[Arbeitsauftrag]:
Zitiere sämtliche folgenden Einträge Zeile für Zeile im genauen Wortlaut. Die Bilder lässt du dabei weg.

[Material zur Aufgabe]:
========

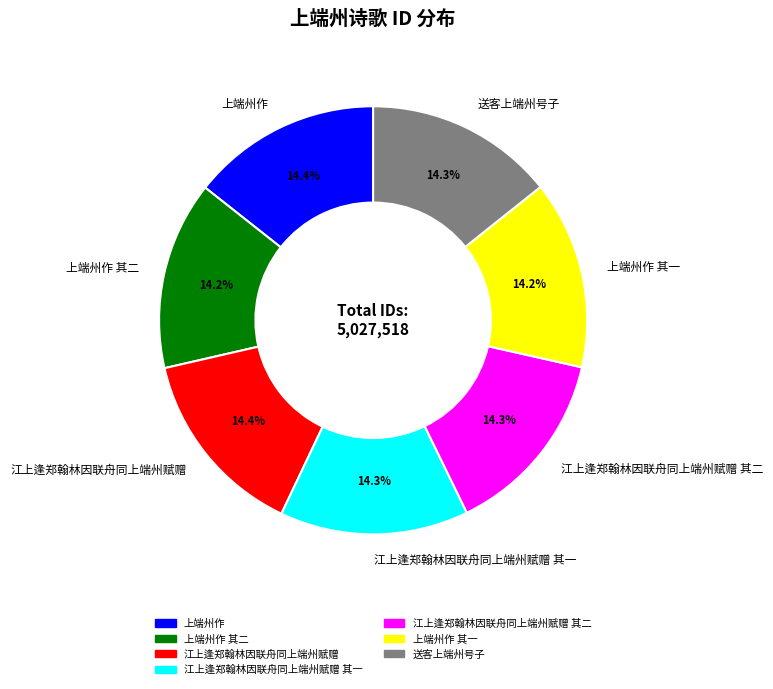

Approximately how many times larger is the value at 江上逢郑翰林因联舟同上端州赋赠 compared to 江上逢郑翰林因联舟同上端州赋赠 其一?

1.0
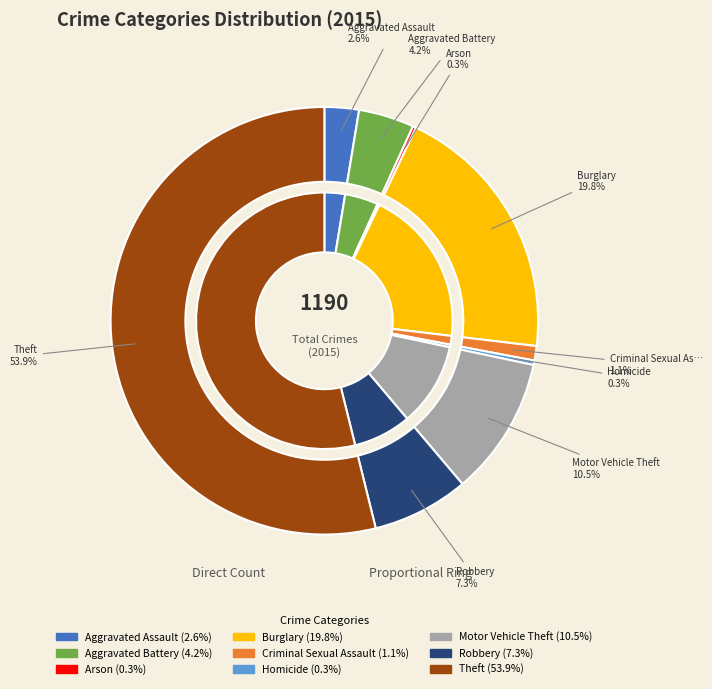

What is the total percentage of Robbery and Homicide?

7.6%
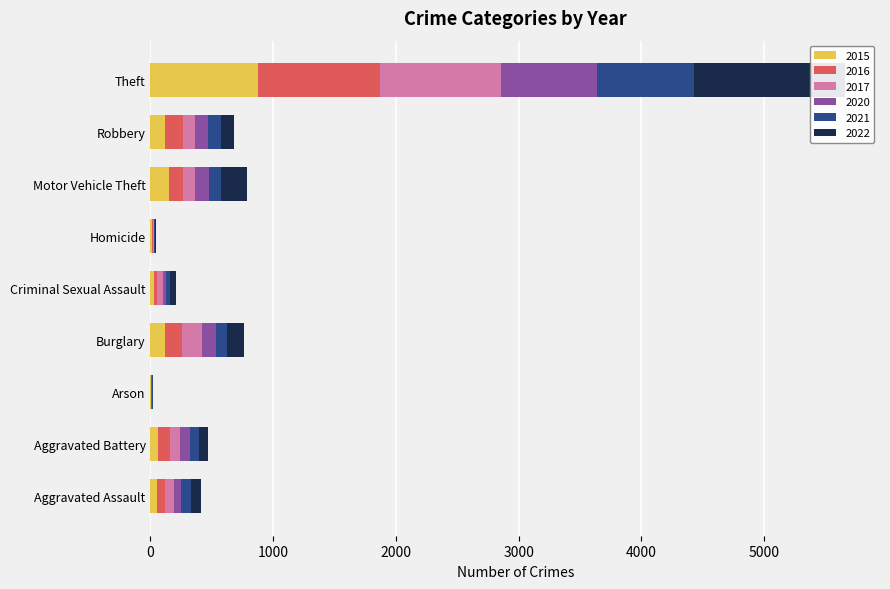

Which series changed the most between Arson and Burglary?

2017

========

[Schriftliche Antwort]:
Approximately how many times larger is the value at 江上逢郑翰林因联舟同上端州赋赠 compared to 江上逢郑翰林因联舟同上端州赋赠 其一?

1.0

What is the total percentage of Robbery and Homicide?

7.6%

Which series changed the most between Arson and Burglary?

2017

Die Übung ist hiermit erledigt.